Here is an example:
doc = {
'model': 'v1',
'dataset': 1,
'accuracy': 0.2,
'timestamp': "2017-09-28T14:15:08.817638",
}
doc = {
'model': 'v1',
'dataset': 2,
'accuracy': 0.8,
'timestamp': "2017-09-28T14:15:08.972043",
}
doc = {
'model': 'v1',
'dataset': 1,
'accuracy': 0.5,
'timestamp': "2017-09-28T14:15:29.007065",
}
For each dataset, I want to get the latest accuracy and then get the average of all the accuracies. So, in the above example, for dataset 1 I must only look at the document with "timestamp": "2017-09-28T14:15:29.007065". Hence the average of accuracies would be (0.8 + 0.5) / 2 = 0.65.

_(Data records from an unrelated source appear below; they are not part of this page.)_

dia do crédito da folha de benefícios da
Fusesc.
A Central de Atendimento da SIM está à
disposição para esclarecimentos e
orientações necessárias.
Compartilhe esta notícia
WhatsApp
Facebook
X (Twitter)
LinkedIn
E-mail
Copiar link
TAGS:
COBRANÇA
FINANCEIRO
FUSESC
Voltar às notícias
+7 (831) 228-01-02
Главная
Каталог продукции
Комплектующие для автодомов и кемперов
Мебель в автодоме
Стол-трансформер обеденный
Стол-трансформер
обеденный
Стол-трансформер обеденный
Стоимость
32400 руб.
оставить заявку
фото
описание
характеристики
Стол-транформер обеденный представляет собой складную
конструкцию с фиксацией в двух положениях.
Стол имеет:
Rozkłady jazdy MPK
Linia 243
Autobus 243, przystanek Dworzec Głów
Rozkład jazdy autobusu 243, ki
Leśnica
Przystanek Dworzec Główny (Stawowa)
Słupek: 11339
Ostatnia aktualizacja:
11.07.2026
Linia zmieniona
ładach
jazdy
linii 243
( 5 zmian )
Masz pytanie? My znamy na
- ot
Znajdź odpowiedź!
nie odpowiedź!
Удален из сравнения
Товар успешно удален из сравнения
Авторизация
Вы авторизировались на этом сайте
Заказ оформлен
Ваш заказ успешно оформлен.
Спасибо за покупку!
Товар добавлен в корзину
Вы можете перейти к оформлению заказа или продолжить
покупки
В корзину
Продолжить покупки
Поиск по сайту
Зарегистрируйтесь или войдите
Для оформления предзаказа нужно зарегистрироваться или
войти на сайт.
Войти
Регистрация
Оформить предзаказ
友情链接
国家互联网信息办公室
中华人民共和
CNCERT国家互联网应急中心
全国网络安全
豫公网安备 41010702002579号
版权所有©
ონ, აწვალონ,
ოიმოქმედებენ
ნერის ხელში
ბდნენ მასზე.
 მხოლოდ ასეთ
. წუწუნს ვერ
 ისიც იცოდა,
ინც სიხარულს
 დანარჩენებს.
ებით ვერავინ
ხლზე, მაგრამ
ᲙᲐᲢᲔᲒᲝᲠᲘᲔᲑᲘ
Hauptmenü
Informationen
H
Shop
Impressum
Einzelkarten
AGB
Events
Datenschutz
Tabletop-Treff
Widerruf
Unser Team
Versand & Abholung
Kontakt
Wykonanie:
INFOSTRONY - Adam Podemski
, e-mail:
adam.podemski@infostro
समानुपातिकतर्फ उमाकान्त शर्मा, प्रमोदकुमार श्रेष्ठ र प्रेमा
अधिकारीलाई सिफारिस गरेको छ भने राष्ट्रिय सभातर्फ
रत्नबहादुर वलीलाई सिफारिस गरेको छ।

I can get the latest document for each datasets using aggregation using the following:
"aggs": {
"group_by_dataset_id":{
"terms": {
"field": "dataset"
},
"aggs": {
"most_recent": {
"top_hits": {
"sort":[
{
"timestamp":{
"order": "desc"
}
}
],
"size": 1
}
}
}
}
}
This gives me:
"aggregations": {
"group_by_dataset_id": {
"doc_count_error_upper_bound": 0,
"sum_other_doc_count": 0,
"buckets": [
{
"key": 1,
"doc_count": 2,
"most_recent": {
"hits": {
"total": 2,
"max_score": null,
"hits": [
{
"_index": "model_metrics",
"_type": "type",
"_id": "AV7Iacbya3PBMkqcVi8g",
"_score": null,
"_source": {
"model": "v1",
"dataset": 1,
"accuracy": 0.5,
"timestamp": "2017-09-28T14:15:29.007065"
},
"sort": [
1506608129007
]
}
]
}
}
},
{
"key": 2,
"doc_count": 1,
"most_recent": {
"hits": {
"total": 1,
"max_score": null,
"hits": [
{
"_index": "model_metrics",
"_type": "type",
"_id": "AV7IaXiua3PBMkqcVi8f",
"_score": null,
"_source": {
"model": "v1",
"dataset": 2,
"accuracy": 0.8,
"timestamp": "2017-09-28T14:15:08.972043"
},
"sort": [
1506608108972
]
}
]
}
}
}
]
}
}
How should I now aggregate over the accuracy field of the hits? Or how can I access any fields in the hits in each bucket? Do you know another way to get the result that I want maybe by using other aggregation types thatn top_hits?